On Tue, Oct 06, 2015 at 11:04:24AM +0200, Massimo Del Zotto wrote:
> The rationale is very simple: I have 64 WIs and I have to load (2+2)*4
> ulongs ({PWXRounds|S_ROUNDS}=6 consecutive times).
> Therefore, loading in two steps as I do gives me 8 ulongs from s0 across
> the different chunks, then s1.
> As the chunks are independently processed, the fact they are scattered
> isn't very relevant in this context. I have those 64 work items and 64
> bytes to load so there's no much choice in how much memory a WI can load:
> they just map right.

Yes, but why waste all 64 work-items on one yescrypt hash computation?
You could as well load in uint's rather than bytes, and have 2 or 4 (or
more) yescrypt's across those 64 WIs, no?  (And you could also spend
fewer WIs per yescrypt instance, for up to the obvious 64 yescrypt's in
64 WIs, in which case you wouldn't need any communication via local
memory, but that's not necessarily more optimal.)

> As a side note, I was surprised to see unaligned loads as I understand they
> have (had?) considerable performance implications on some CPUs... when
> they're legal operations in the first place.

Do you see unaligned loads somewhere in yescrypt?  There shouldn't be any.

> I might try loading ushorts and I have tried loading uints but the OpenCL
> compiler emitted something... not very pretty.
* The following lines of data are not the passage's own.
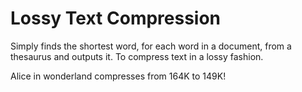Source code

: Lossy Text Compression
=====================

Simply finds the shortest word, for each word in a document,
from a thesaurus and outputs it. To compress text in a lossy fashion.

Alice in wonderland compresses from 164K to 149K! 
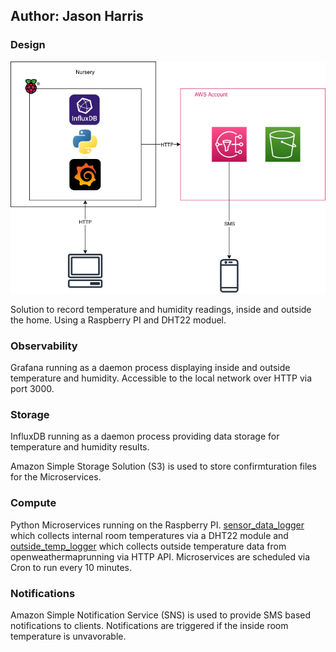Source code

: ## Author: Jason Harris

### Design

![High Level Design](Nursery.drawio.png)

Solution to record temperature and humidity readings, inside and outside the home. Using a Raspberry PI and DHT22 moduel.

### Observability

Grafana running as a daemon process displaying inside and outside temperature and humidity. Accessible to the local network over HTTP via port 3000.

### Storage

InfluxDB running as a daemon process providing data storage for temperature and humidity results.

Amazon Simple Storage Solution (S3) is used to store confirmturation files for the Microservices.

### Compute

Python Microservices running on the Raspberry PI. [sensor_data_logger](https://github.com/jasoniharris/pi_temps/blob/main/inside/sensor_data_logger.py) which collects internal room temperatures via a DHT22 module and [outside_temp_logger](https://github.com/jasoniharris/pi_temps/blob/main/inside/outside_temp_logger.py) which collects outside temperature data from openweathermaprunning via HTTP API. Microservices are scheduled via Cron to run every 10 minutes.

### Notifications

Amazon Simple Notification Service (SNS) is used to provide SMS based notifications to clients. Notifications are triggered if the inside room temperature is unvavorable.
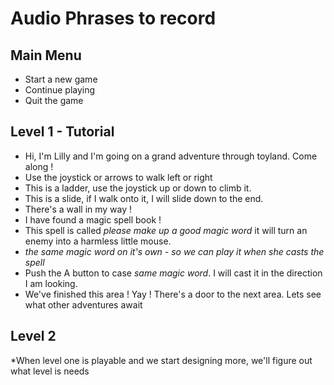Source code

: # Audio Phrases to record

## Main Menu
- Start a new game
- Continue playing
- Quit the game

## Level 1 - Tutorial
- Hi, I'm Lilly and I'm going on a grand adventure through toyland. Come along ! 
- Use the joystick or arrows to walk left or right
- This is a ladder, use the joystick up or down to climb it.
- This is a slide, if I walk onto it,  I will slide down to the end.
- There's a wall in my way !
- I have found a magic spell book !
- This spell is called *please make up a good magic word* it will turn an enemy into a harmless little mouse.
- *the same magic word on it's own - so we can play it when she casts the spell*
- Push the A button to case *same magic word*. I will cast it in  the direction I am looking.
- We've finished this area ! Yay ! There's a door to the next area. Lets see what other adventures await

## Level 2
*When level one is playable and we start designing more, we'll figure out what level is needs
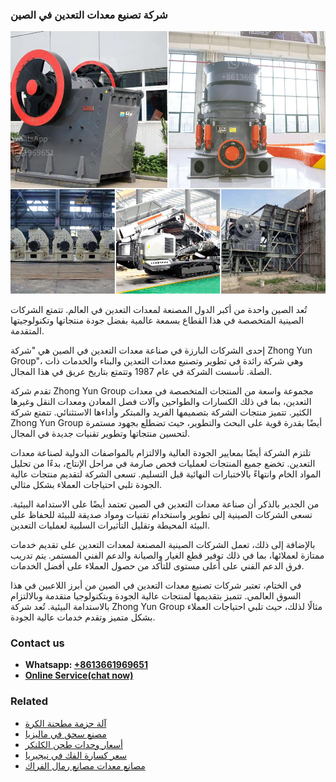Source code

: <h3>شركة تصنيع معدات التعدين في الصين</h3><img src='1701852397.jpg' alt=''><p>تُعد الصين واحدة من أكبر الدول المصنعة لمعدات التعدين في العالم. تتمتع الشركات الصينية المتخصصة في هذا القطاع بسمعة عالمية بفضل جودة منتجاتها وتكنولوجيتها المتقدمة.</p><p>إحدى الشركات البارزة في صناعة معدات التعدين في الصين هي "شركة Zhong Yun Group"، وهي شركة رائدة في تطوير وتصنيع معدات التعدين والبناء والخدمات ذات الصلة. تأسست الشركة في عام 1987 وتتمتع بتاريخ عريق في هذا المجال.</p><p>تقدم شركة Zhong Yun Group مجموعة واسعة من المنتجات المتخصصة في معدات التعدين، بما في ذلك الكسارات والطواحين وآلات فصل المعادن ومعدات النقل وغيرها الكثير. تتميز منتجات الشركة بتصميمها الفريد والمبتكر وأداءها الاستثنائي. تتمتع شركة Zhong Yun Group أيضًا بقدرة قوية على البحث والتطوير، حيث تضطلع بجهود مستمرة لتحسين منتجاتها وتطوير تقنيات جديدة في المجال.</p><p>تلتزم الشركة أيضًا بمعايير الجودة العالية والالتزام بالمواصفات الدولية لصناعة معدات التعدين. تخضع جميع المنتجات لعمليات فحص صارمة في مراحل الإنتاج، بدءًا من تحليل المواد الخام وانتهاءً بالاختبارات النهائية قبل التسليم. تسعى الشركة لتقديم منتجات عالية الجودة تلبي احتياجات العملاء بشكل مثالي.</p><p>من الجدير بالذكر أن صناعة معدات التعدين في الصين تعتمد أيضًا على الاستدامة البيئية. تسعى الشركات الصينية إلى تطوير واستخدام تقنيات ومواد صديقة للبيئة للحفاظ على البيئة المحيطة وتقليل التأثيرات السلبية لعمليات التعدين.</p><p>بالإضافة إلى ذلك، تعمل الشركات الصينية المصنعة لمعدات التعدين على تقديم خدمات ممتازة لعملائها، بما في ذلك توفير قطع الغيار والصيانة والدعم الفني المستمر. يتم تدريب فرق الدعم الفني على أعلى مستوى للتأكد من حصول العملاء على أفضل الخدمات.</p><p>في الختام، تعتبر شركات تصنيع معدات التعدين في الصين من أبرز اللاعبين في هذا السوق العالمي. تتميز بتقديمها لمنتجات عالية الجودة وبتكنولوجيا متقدمة وبالالتزام بالاستدامة البيئية. تُعد شركة Zhong Yun Group مثالًا لذلك، حيث تلبي احتياجات العملاء بشكل متميز وتقدم خدمات عالية الجودة.</p><h3>Contact us</h3><ul><li><strong>Whatsapp:&nbsp;<a href="https://wa.me/8613661969651">+8613661969651</a></strong></li><li><a href="https://swt.shibang-china.com/?git&amp;zhl&amp;شركة تصنيع معدات التعدين في الصين"><strong>Online Service(chat now)</strong></a></li></ul><h3>Related</h3><ul><li><a href='آلة حزمة مطحنة الكرة.md'>آلة حزمة مطحنة الكرة</a></li><li><a href='مصنع سحق في ماليزيا.md'>مصنع سحق في ماليزيا</a></li><li><a href='أسعار وحدات طحن الكلنكر.md'>أسعار وحدات طحن الكلنكر</a></li><li><a href='سعر كسارة الفك في نيجيريا.md'>سعر كسارة الفك في نيجيريا</a></li><li><a href='مصانع معدات مصانع رمال الفراك.md'>مصانع معدات مصانع رمال الفراك</a></li></ul>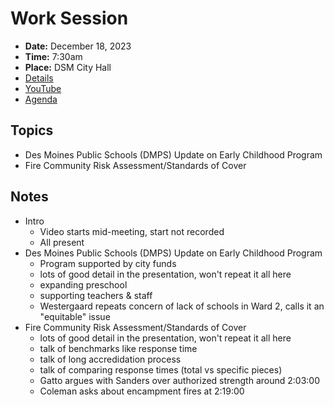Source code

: # Work Session

- **Date:** December 18, 2023
- **Time:** 7:30am
- **Place:** DSM City Hall
- [Details](https://www.dsm.city/citycouncil_detail_T60_R2690.php)
- [YouTube](https://youtube.com/live/gmsLclafV7c)
- [Agenda](https://councildocs.dsm.city/agendas/2023/20231218CouncilWorkSession.pdf)

## Topics

- Des Moines Public Schools (DMPS) Update on Early Childhood Program
- Fire Community Risk Assessment/Standards of Cover 

## Notes

- Intro
    - Video starts mid-meeting, start not recorded
    - All present
- Des Moines Public Schools (DMPS) Update on Early Childhood Program
    - Program supported by city funds 
    - lots of good detail in the presentation, won't repeat it all here
    - expanding preschool
    - supporting teachers & staff
    - Westergaard repeats concern of lack of schools in Ward 2, calls it an "equitable" issue 
- Fire Community Risk Assessment/Standards of Cover 
    - lots of good detail in the presentation, won't repeat it all here
    - talk of benchmarks like response time
    - talk of long accredidation process
    - talk of comparing response times (total vs specific pieces)
    - Gatto argues with Sanders over authorized strength around 2:03:00
    - Coleman asks about encampment fires at 2:19:00
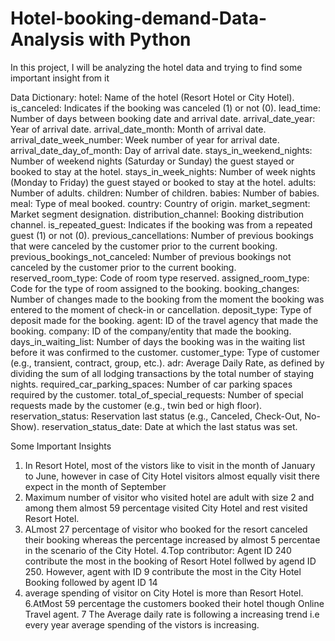 # Hotel-booking-demand-Data-Analysis with Python
In this project, I will be analyzing the hotel data and trying to find some important insight from it

Data Dictionary:
hotel: Name of the hotel (Resort Hotel or City Hotel).
is_canceled: Indicates if the booking was canceled (1) or not (0).
lead_time: Number of days between booking date and arrival date.
arrival_date_year: Year of arrival date.
arrival_date_month: Month of arrival date.
arrival_date_week_number: Week number of year for arrival date.
arrival_date_day_of_month: Day of arrival date.
stays_in_weekend_nights: Number of weekend nights (Saturday or Sunday) the guest stayed or booked to stay at the hotel.
stays_in_week_nights: Number of week nights (Monday to Friday) the guest stayed or booked to stay at the hotel.
adults: Number of adults.
children: Number of children.
babies: Number of babies.
meal: Type of meal booked.
country: Country of origin.
market_segment: Market segment designation.
distribution_channel: Booking distribution channel.
is_repeated_guest: Indicates if the booking was from a repeated guest (1) or not (0).
previous_cancellations: Number of previous bookings that were canceled by the customer prior to the current booking.
previous_bookings_not_canceled: Number of previous bookings not canceled by the customer prior to the current booking.
reserved_room_type: Code of room type reserved.
assigned_room_type: Code for the type of room assigned to the booking.
booking_changes: Number of changes made to the booking from the moment the booking was entered to the moment of check-in or cancellation.
deposit_type: Type of deposit made for the booking.
agent: ID of the travel agency that made the booking.
company: ID of the company/entity that made the booking.
days_in_waiting_list: Number of days the booking was in the waiting list before it was confirmed to the customer.
customer_type: Type of customer (e.g., transient, contract, group, etc.).
adr: Average Daily Rate, as defined by dividing the sum of all lodging transactions by the total number of staying nights.
required_car_parking_spaces: Number of car parking spaces required by the customer.
total_of_special_requests: Number of special requests made by the customer (e.g., twin bed or high floor).
reservation_status: Reservation last status (e.g., Canceled, Check-Out, No-Show).
reservation_status_date: Date at which the last status was set.

Some Important Insights
1. In Resort Hotel, most of the vistors like to visit in the month of January to June, however in case of City Hotel visitors almost equally visit there expect in the month of September
2. Maximum number of visitor who visited hotel are adult with size 2 and among them almost 59 percentage visited City Hotel and rest visited Resort Hotel.
3. ALmost 27 percentage of visitor who booked for the resort canceled their booking whereas the percentage increased by almost 5 percentae in the scenario of the City Hotel.
4.Top contributor: Agent ID 240 contribute the most in the booking of Resort Hotel follwed by agend ID 250. However, agent with ID 9 contribute the most in the City Hotel Booking followed by agent ID 14
5. average spending of visitor on City Hotel is more than Resort Hotel. 
6.AtMost 59 percentage the customers booked their hotel though Online Travel agent. 
7 The Average daily rate is following a increasing trend i.e every year average spending of the vistors is increasing. 
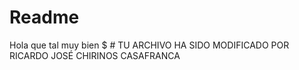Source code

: # Readme
Hola que tal muy bien
$ # TU ARCHIVO HA SIDO MODIFICADO POR RICARDO JOSÉ CHIRINOS CASAFRANCA
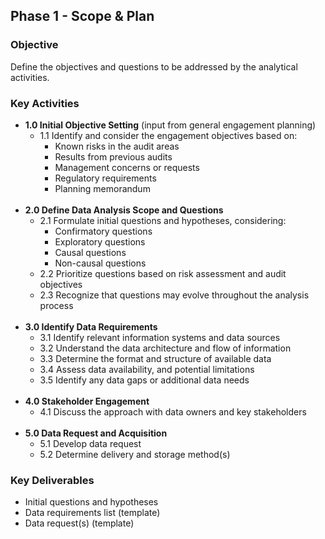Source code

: ## Phase 1 - Scope & Plan

### Objective

Define the objectives and questions to be addressed by the analytical activities.

### Key Activities

- **1.0 Initial Objective Setting** (input from general engagement planning)
	- 1.1 Identify and consider the engagement objectives based on:
		- Known risks in the audit areas
		- Results from previous audits
		- Management concerns or requests
		- Regulatory requirements
		- Planning memorandum
<br> <br>
- **2.0 Define Data Analysis Scope and Questions**
	- 2.1 Formulate initial questions and hypotheses, considering:
		- Confirmatory questions
		- Exploratory questions
		- Causal questions
		- Non-causal questions
	- 2.2 Prioritize questions based on risk assessment and audit objectives
	- 2.3 Recognize that questions may evolve throughout the analysis process
<br> <br>
- **3.0 Identify Data Requirements**
	- 3.1 Identify relevant information systems and data sources
	- 3.2 Understand the data architecture and flow of information
	- 3.3 Determine the format and structure of available data
	- 3.4 Assess data availability, and potential limitations
	- 3.5 Identify any data gaps or additional data needs
<br> <br>
- **4.0 Stakeholder Engagement**
	- 4.1 Discuss the approach with data owners and key stakeholders
<br><br>
- **5.0 Data Request and Acquisition**
	- 5.1 Develop data request
	- 5.2 Determine delivery and storage method(s)

### Key Deliverables

- Initial questions and hypotheses
- Data requirements list (template)
- Data request(s) (template)

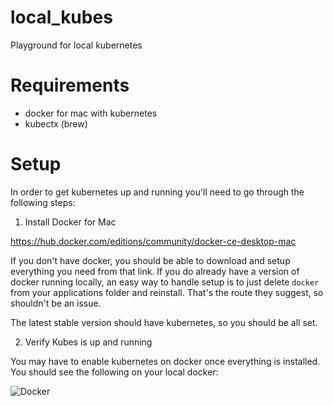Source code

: # local_kubes
Playground for local kubernetes

# Requirements
- docker for mac with kubernetes
- kubectx (brew)

# Setup
In order to get kubernetes up and running you'll need to go through the following steps:

1. Install Docker for Mac

https://hub.docker.com/editions/community/docker-ce-desktop-mac

If you don't have docker, you should be able to download and setup everything you need from that link. If you do already have a version of docker running locally, an easy way to handle setup is to just delete `docker` from your applications folder and reinstall. That's the route they suggest, so shouldn't be an issue.

The latest stable version should have kubernetes, so you should be all set.

2. Verify Kubes is up and running

You may have to enable kubernetes on docker once everything is installed. You should see the following on your local docker:

![Docker](https://github.com/AlexMapley/local_kubes/blob/master/images/kubes.png)

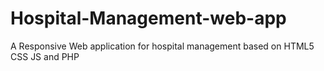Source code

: # Hospital-Management-web-app
A Responsive Web application for hospital management based on HTML5 CSS JS and PHP
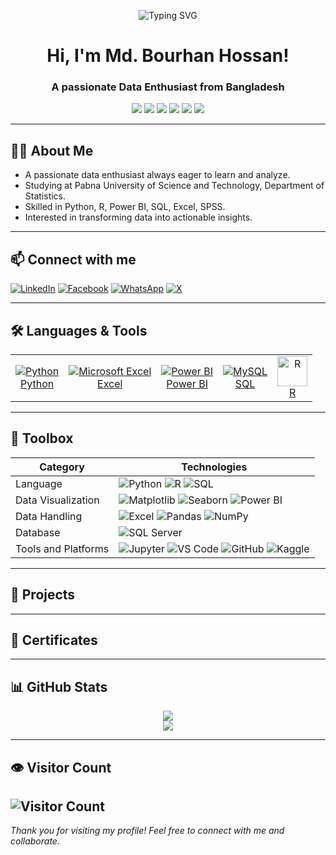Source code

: <!-- HEADER BANNER -->
<!-- HEADER BANNER -->
<p align="center">
  <img 
    src="https://readme-typing-svg.demolab.com?font=Fira+Code&size=24&pause=1000&color=00C47E&width=700&center=true&vCenter=true&lines=Hi+there%2C+I+am+Md.+Bourhan+Hossan!;Welcome+to+my+GitHub+profile+%F0%9F%91%8B;Data+Analysis+%7C+Statistics+%7C+Machine+Learning;Data+Science;Let%E2%80%99s+connect+%26+collaborate+%F0%9F%A4%9D;Thanks+for+visiting+my+profile+%F0%9F%99%8F" 
    alt="Typing SVG"
/>
</p>




<h1 align="center">Hi, I'm Md. Bourhan Hossan!</h1>
<h3 align="center">A passionate Data Enthusiast from Bangladesh</h3>

<p align="center">
  <img src="https://img.shields.io/badge/Python-3776AB?style=for-the-badge&logo=python&logoColor=white" />
  <img src="https://img.shields.io/badge/R-276DC3?style=for-the-badge&logo=r&logoColor=white" />
  <img src="https://img.shields.io/badge/Power%20BI-F2C811?style=for-the-badge&logo=powerbi&logoColor=black" />
  <img src="https://img.shields.io/badge/SQL-005C84?style=for-the-badge&logo=postgresql&logoColor=white" />
  <img src="https://img.shields.io/badge/Excel-217346?style=for-the-badge&logo=microsoft-excel&logoColor=white" />
  <img src="https://img.shields.io/badge/SPSS-0033A0?style=for-the-badge" />
</p>

---

## 🧑‍🎓 About Me

- A passionate data enthusiast always eager to learn and analyze.
- Studying at Pabna University of Science and Technology, Department of Statistics.
- Skilled in Python, R, Power BI, SQL, Excel, SPSS.
- Interested in transforming data into actionable insights.

---

## 📫 Connect with me

[![LinkedIn](https://img.shields.io/badge/LinkedIn-0077B5?logo=linkedin&style=for-the-badge)](https://www.linkedin.com/in/bourhanhossan)
[![Facebook](https://img.shields.io/badge/Facebook-1877F2?logo=facebook&style=for-the-badge)](https://www.facebook.com/mdbourhan.hossan)
[![WhatsApp](https://img.shields.io/badge/WhatsApp-25D366?logo=whatsapp&style=for-the-badge)](https://wa.me/8801740043234)
[![X](https://img.shields.io/badge/X-000000?logo=twitter&style=for-the-badge)](https://twitter.com/md_bourhan1)

---

## 🛠️ Languages & Tools

<table>
  <tr>
    <td align="center">
      <a href="https://www.python.org" target="_blank" rel="noopener noreferrer">
        <img src="https://img.icons8.com/color/48/000000/python.png" alt="Python"/><br>Python
      </a>
    </td>
    <td align="center">
      <a href="https://www.microsoft.com/microsoft-365/excel" target="_blank" rel="noopener noreferrer">
        <img src="https://img.icons8.com/color/48/000000/microsoft-excel-2019.png" alt="Microsoft Excel"/><br>Excel
      </a>
    </td>
    <td align="center">
      <a href="https://powerbi.microsoft.com/" target="_blank" rel="noopener noreferrer">
        <img src="https://img.icons8.com/color/48/000000/power-bi.png" alt="Power BI"/><br>Power BI
      </a>
    </td>
    <td align="center">
      <a href="https://www.mysql.com/" target="_blank" rel="noopener noreferrer">
        <img src="https://img.icons8.com/fluency/48/000000/mysql-logo.png" alt="MySQL"/><br>SQL
      </a>
    </td>
    <td align="center">
      <a href="https://www.r-project.org/" target="_blank" rel="noopener noreferrer">
        <img src="https://www.r-project.org/Rlogo.png" alt="R" width="48"/><br>R
      </a>
    </td>
  </tr>
</table>

---
## 🧰 Toolbox

| Category             | Technologies                                                                 |
|----------------------|-------------------------------------------------------------------------------|
| Language         | ![Python](https://img.shields.io/badge/-Python-3776AB?logo=python&logoColor=white) ![R](https://img.shields.io/badge/-R-276DC3?logo=r&logoColor=white) ![SQL](https://img.shields.io/badge/-SQL-4479A1?logo=postgresql&logoColor=white) |
| Data Visualization | ![Matplotlib](https://img.shields.io/badge/-Matplotlib-11557C?logo=python&logoColor=white) ![Seaborn](https://img.shields.io/badge/-Seaborn-4C8CBF?logo=python&logoColor=white) ![Power BI](https://img.shields.io/badge/-Power%20BI-F2C811?logo=powerbi&logoColor=black) |
| Data Handling    | ![Excel](https://img.shields.io/badge/-Excel-217346?logo=microsoft-excel&logoColor=white) ![Pandas](https://img.shields.io/badge/-Pandas-150458?logo=pandas&logoColor=white) ![NumPy](https://img.shields.io/badge/-NumPy-013243?logo=numpy&logoColor=white) |
| Database         | ![SQL Server](https://img.shields.io/badge/-SQL%20Server-CC2927?logo=microsoftsqlserver&logoColor=white) |
| Tools and Platforms | ![Jupyter](https://img.shields.io/badge/-Jupyter-F37626?logo=jupyter&logoColor=white) ![VS Code](https://img.shields.io/badge/-VS%20Code-007ACC?logo=visualstudiocode&logoColor=white) ![GitHub](https://img.shields.io/badge/-GitHub-181717?logo=github&logoColor=white) ![Kaggle](https://img.shields.io/badge/-Kaggle-20BEFF?logo=kaggle&logoColor=white) |
---

## 📂 Projects

<!-- 
1. Project Title - Short description.
2. Project Title - Short description.
3. Project Title - Short description.
-->

---

## 🏅 Certificates

<!-- 
- Course Name - Platform
- Course Name - Platform
-->

---

## 📊 GitHub Stats

<p align="center">
  <img src="https://github-readme-stats.vercel.app/api?username=bourhan2&show_icons=true&theme=dark" />
  <br />
  <img src="https://streak-stats.demolab.com?user=bourhan2&theme=dark" />
</p>

---

## 👁️ Visitor Count

![Visitor Count](https://profile-counter.glitch.me/bourhan2/count.svg)
---

*Thank you for visiting my profile! Feel free to connect with me and collaborate.*

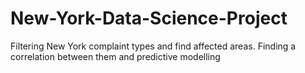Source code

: # New-York-Data-Science-Project
Filtering New York complaint types and find affected areas. Finding a correlation between them and predictive modelling
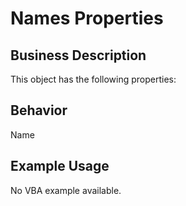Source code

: # Names Properties

## Business Description
This object has the following properties:

## Behavior
Name

## Example Usage
No VBA example available.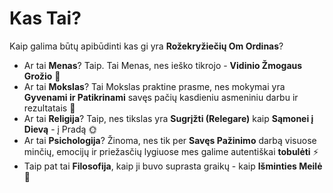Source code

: # Kas Tai?

Kaip galima būtų apibūdinti kas gi yra **Rožekryžiečių Om Ordinas**?

* Ar tai **Menas**? Taip. Tai Menas, nes ieško tikrojo - **Vidinio Žmogaus Grožio** 🌹
* Ar tai **Mokslas**? Tai Mokslas praktine prasme, nes mokymai yra **Gyvenami ir Patikrinami** savęs pačių kasdieniu asmeniniu darbu ir rezultatais 💎
* Ar tai **Religija**? Taip, nes tikslas yra **Sugrįžti (Relegare)** kaip **Sąmonei į Dievą** - į Pradą 🌞
* Ar tai **Psichologija**? Žinoma, nes tik per **Savęs Pažinimo** darbą visuose minčių, emocijų ir priežasčių lygiuose mes galime autentiškai **tobulėti** ⚡️
* Taip pat tai **Filosofija**, kaip ji buvo suprasta graikų - kaip **Išminties Meilė** 🍞
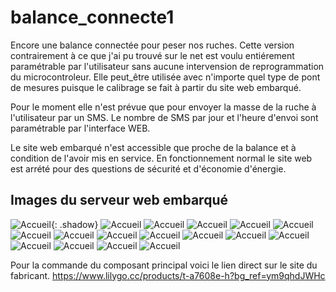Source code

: # balance_connecte1
Encore une balance connectée pour peser nos ruches.
Cette version contrairement à ce que j'ai pu trouvé sur le net est voulu entiérement paramétrable par l'utilisateur sans aucune intervension de reprogrammation du microcontroleur.
Elle peut_être utilisée avec n'importe quel type de pont de mesures puisque le calibrage se fait à partir du site web embarqué.

Pour le moment elle n'est prévue que pour envoyer la masse de la ruche à l'utilisateur par un SMS. Le nombre de SMS par jour et l'heure d'envoi sont paramétrable par l'interface WEB.

Le site web embarqué n'est accessible que proche de la balance et à condition de l'avoir mis en service. En fonctionnement normal le site web est arrété pour des questions de sécurité et d'économie d'énergie.

## Images du serveur web embarqué



![Accueil](https://github.com/herve-tourrel/balance_connecte1/blob/main/Images/0_accueil.png){: .shadow}
![Accueil](https://github.com/herve-tourrel/balance_connecte1/blob/main/Images/1_tare.png)
![Accueil](https://github.com/herve-tourrel/balance_connecte1/blob/main/Images/1_tare_reponse.png)
![Accueil](https://github.com/herve-tourrel/balance_connecte1/blob/main/Images/2_calibration.png)
![Accueil](https://github.com/herve-tourrel/balance_connecte1/blob/main/Images/2_calibration_rempli.png)
![Accueil](https://github.com/herve-tourrel/balance_connecte1/blob/main/Images/2_calibration_rempli.png)
![Accueil](https://github.com/herve-tourrel/balance_connecte1/blob/main/Images/3_nom_ruche.png)
![Accueil](https://github.com/herve-tourrel/balance_connecte1/blob/main/Images/3_nom_ruche_rempli.png)
![Accueil](https://github.com/herve-tourrel/balance_connecte1/blob/main/Images/3_nom_ruche_reponse.png)
![Accueil](https://github.com/herve-tourrel/balance_connecte1/blob/main/Images/4_config_sms.png)
![Accueil](https://github.com/herve-tourrel/balance_connecte1/blob/main/Images/4_config_sms_rempli.png)
![Accueil](https://github.com/herve-tourrel/balance_connecte1/blob/main/Images/4_config_sms_reponse.png)
![Accueil](https://github.com/herve-tourrel/balance_connecte1/blob/main/Images/5_test_sms.png)
![Accueil](https://github.com/herve-tourrel/balance_connecte1/blob/main/Images/5_test_sms_reponse.png)
![Accueil](https://github.com/herve-tourrel/balance_connecte1/blob/main/Images/6_charge_batterie.png)
![Accueil](https://github.com/herve-tourrel/balance_connecte1/blob/main/Images/7_mesure_masse.png)
![Accueil](https://github.com/herve-tourrel/balance_connecte1/blob/main/Images/8_valid_config.png)



Pour la commande du composant principal voici le lien direct sur le site du fabricant.
 https://www.lilygo.cc/products/t-a7608e-h?bg_ref=ym9qhdJWHc

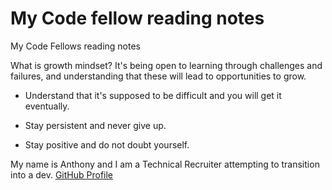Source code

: # My Code fellow reading notes

My Code Fellows reading notes

What is growth mindset? It's being open to learning through challenges and failures, and understanding that these will lead to opportunities to grow.

- Understand that it's supposed to be difficult and you will get it eventually.

- Stay persistent and never give up.

- Stay positive and do not doubt yourself.

My name is Anthony and I am a Technical Recruiter attempting to transition into a dev. 
[GitHub Profile](https://github.com/AnthonyBytes)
Loading uints was
> considerably slower to me - what should I load instead?

When you tried uints, did you adjust your use of the work-items
accordingly, so that you'd have more instances of yescrypt in the 64?

> Those operations get dispatched anyway.

Yes, but you're not limited to computing one yescrypt hash in there.

In fact, it doesn't make any sense to waste an entire CU on one hash,
yet keep the S-boxes in global memory.  You have 64 KB of local memory
per CU, enough for several yescrypt's.  Have you tried keeping the
S-boxes in local memory?

(For bcrypt, which is in many ways similar to pwxform, but uses 4 KB
S-boxes, it is more optimal to keep them in local memory on GCN.)

I think you happen to achieve decent performance (compared to other
results for yescrypt on GPU) at all because the S-boxes are actually
loaded from the same CU's cache.  Well, the cache is 16 KB (and there's
also L2) - enough for the 8 KB S-boxes - but you certainly can do better
by simply keeping the S-boxes in local memory.

> On coalescing: that's a good question. AMD claims GCN to have no coalescing
> but they also claim the best access pattern is to have "stride 1 [bytes]"
> across WIs

What makes you think it's "1 [bytes]"?  That would be weird.